The entire night we talked about the Church. They took turns, about every ten minutes, asking, “Do you still want to talk about this? We don’t usually do this the first time we meet somebody!” We just said, “Go ahead, go ahead.”
The next week we went to their house where the missionaries taught us a bi-centennial family home evening lesson. After that, we did 6 discussions in 6 weeks. Can you say, “golden contacts?”
The first time I went to Church, I mentioned, in Relief Society, that I was a Jew. Afterwards, several women came over to me and said, “Did you know that in our church, if you aren’t born into one of the tribes of Israel, you are adopted into one?” I said, “Score!”
Every single thing on our list was true about the Mormon church. After six discussions, I believed everything except the Joseph Smith story, but I didn’t have any other plausible explanation for the origin of the Book of Mormon. Looking at the goodness of the members and the doctrine, I felt, “By their fruits ye shall know them” applied. Nevertheless, I wanted a testimony before I got baptized.

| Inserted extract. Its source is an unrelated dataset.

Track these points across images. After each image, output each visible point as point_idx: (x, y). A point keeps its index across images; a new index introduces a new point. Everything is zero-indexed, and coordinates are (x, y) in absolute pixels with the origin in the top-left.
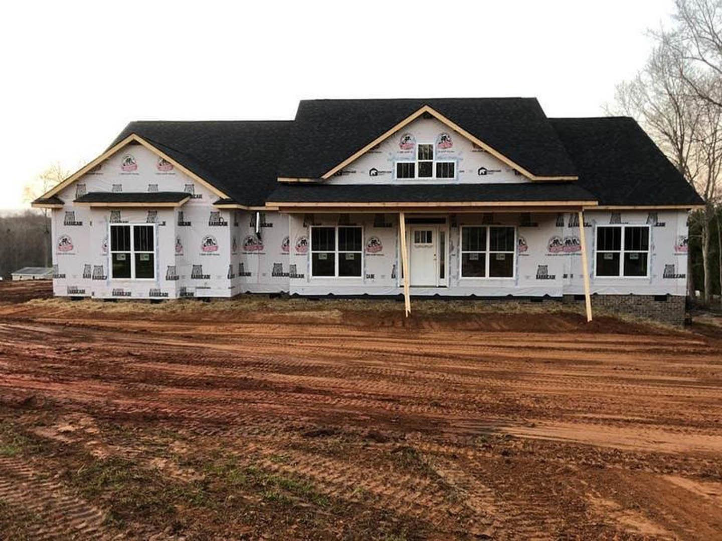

One day, I went into an empty training room at work and knelt to pray. I told God that I wanted to have a spiritual testimony before I got baptized. In my mind I heard, “Faith precedes the miracle.” I thought, OK, I will get baptized, and when I come up out of the water, I will have a testimony! Great!
It didn’t work that way. It came to me slowly, line upon line, precept upon precept, here a little, there a little. But it came.